I'm trying to work out the economics (waste of time I know!) of various soft plastics V hard body lures and would like to know how many plastics come in the bulk tubs?

I realise it depends on the size of the tub, the size of the lure and the brand but take the 450g tubs of Gulp with 4" jerk shads for example, do they work out at $1 a pop, 10c a pop? Anyone got any idea?

I've been using up numerous old packets I've had here for years and I'm starting to wonder whether I just stick to the hbs instead. Can't believe how many times I need to change the tails after single strikes and that's without hooking a fish. Throw in the jigheads @ $1 a throw and I'm wondering. $20 a pop starts to sound cheap for the good ole bombers considering they'll keep catching fish until you catch a snag or an unstoppable.


----------



## BIGKEV (Aug 18, 2007)

Absolutely no idea on cost sorry, but I dread to think what all the half used packs of plastics kicking around my place are worth....Also have heaps of HB's that have been used only a couple of times sitting around doing nothing too.

I do like the gulp alive tubs though and although I've heard people say don't mix different gulps and colours etc I just throw them all in the a couple of different containers and keep topping them up with fresh tails from packets. I do try to keep some sort of order and arrange them to be specific for particular species. Some of my tubs are a bit like a lucky dip as I've completely lost track of whats been put in them over the years, but it is certainly the best way to keep gulps and not have them dry our or even go mouldy.


----------



## premium (Nov 23, 2011)

RE: Gulp Alive Tubs... can you get the Liquid Stuff by itself?? 
I bought a Plano Tub For SPs, but as you say its hard to keep them in good nick without heaps of liquid to keep them fresh.


----------



## damo83 (Apr 27, 2011)

premium said:


> RE: Gulp Alive Tubs... can you get the Liquid Stuff by itself??
> I bought a Plano Tub For SPs, but as you say its hard to keep them in good nick without heaps of liquid to keep them fresh.
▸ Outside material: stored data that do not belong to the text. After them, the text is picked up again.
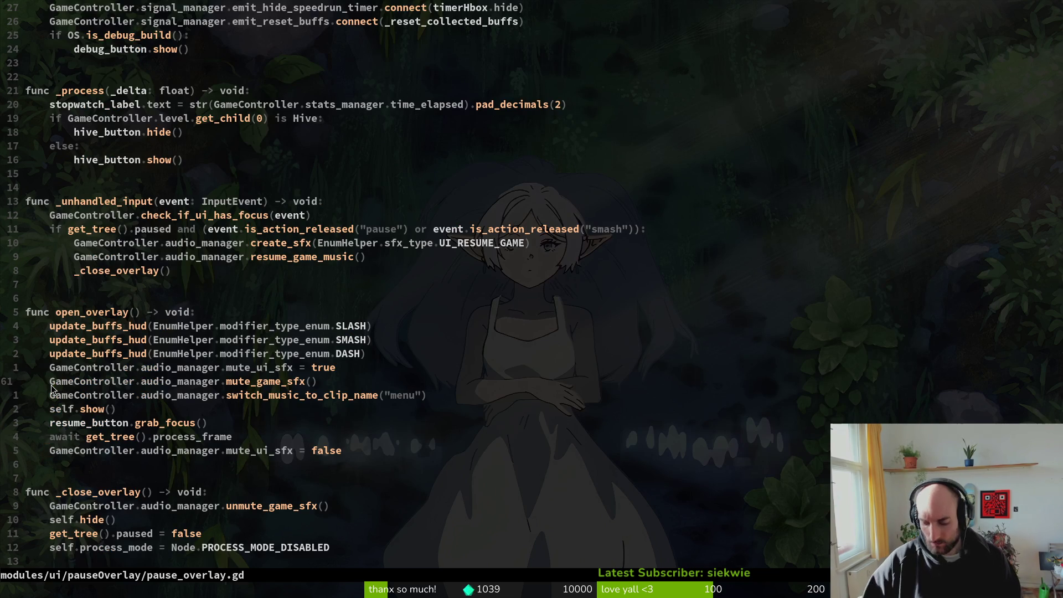
type("I#")
key("Escape")
type(":w")
key("Return")
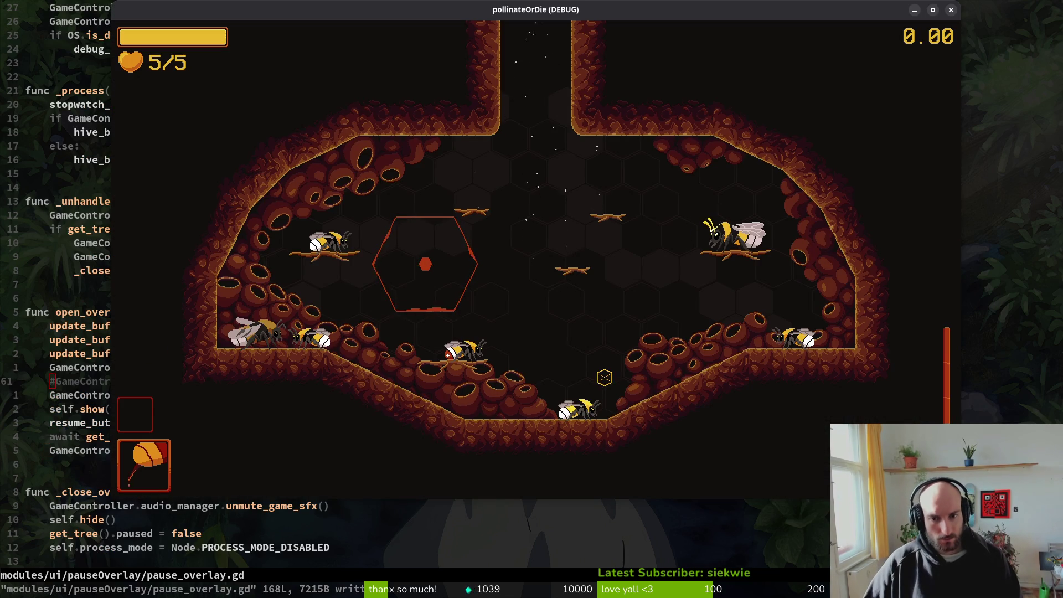
Step: Test the pause menu, remove the # from mute_game_sfx(), save, and close the game
key("Escape")
key("Escape")
key("Escape")
key("Down")
key("Down")
key("Down")
key("Escape")
key("Escape")
key("Escape")
left_click(49, 384)
key("s")
key("Escape")
type(":w")
key("Return")
key("Escape")
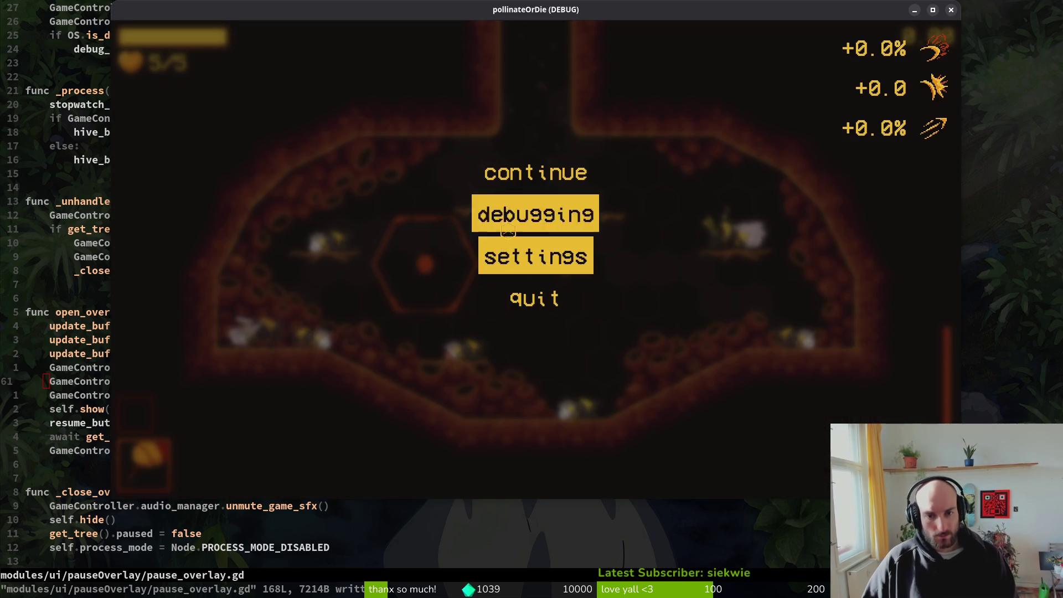
key("alt+F4")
I've recently been through the same with the Plano tub and you can get the Gulp Juice by itself but I could only find it at BCF and it was about $30 for a bottle so instead I went to Big W and bought a tub of Gulps in juice for $20. That filled a small Plano tub with juice and left enough in the Gulp tub to keep the remaining tails fresh.


----------



## premium (Nov 23, 2011)

Sounds good Damo, think i'll have to give that a go...


----------



## snaggy (Nov 10, 2009)

I did exactly as Damo. works well.
I dont mind mixing all different gulps together but keep the regular plastics away. Mate chucked a couple red plastics in with his gulps and next trip all his gulps were red.
After a while the juice level will go down a bit, just at a bit of water to keep em covered.


----------



## Junglefisher (Jun 2, 2008)

I don't know about the big tubs, but I'm pretty convinced that the ziploks of gulps are more expensive than using HB's for our type of fishing Con.
I fish pretty heavy, currently running 30lb braid onto 50lb leader and I rarely lose a HB on that setup. Jigheads rust out real quick, even if you wash them afterwards I find and SP's either get chomped or just "wear out" after a while.
What I do think they are good for is deep water, drifting for flathead or casting into real tiger country.


----------



## Barrabundy (Sep 29, 2008)

Junglefisher said:


> I don't know about the big tubs, but I'm pretty convinced that the ziploks of gulps are more expensive than using HB's for our type of fishing Con.
> I fish pretty heavy, currently running 30lb braid onto 50lb leader and I rarely lose a HB on that setup. Jigheads rust out real quick, even if you wash them afterwards I find and SP's either get chomped or just "wear out" after a while.
> What I do think they are good for is deep water, drifting for flathead or casting into real tiger country.


Yeah, my gut feel says the same. I fish with exactly the weights you've mentioned and a good hb lasts a long time providing it's kept away from timber and monsters that live too close to it.

My jigheads don't last long enough to rust and I think the fact that the fish invariably take enough of the lure into its mouth so that the teeth/lips contact the leader......

As for flatties/bream and dropping a lure down deep, I agree totally with sps being very well suited to that sort of fishing.


----------



## FishinDan (Jul 3, 2006)

When using plastics in Townsville, I found using ones like SnapBacks, Zman, etc where more economical. You wouldn't be replacing it every other cast.

Having said that, I also used a hell of a lot of Squidgy Paddle Tails in the white colour with red dots, and caught bucket loads of Barra on them.

In seriously snaggy country though, worm hooks with a small sinker & rig the plastic weedless all the way!!! Slightly lower hookup rate, but you got your plastic back!


----------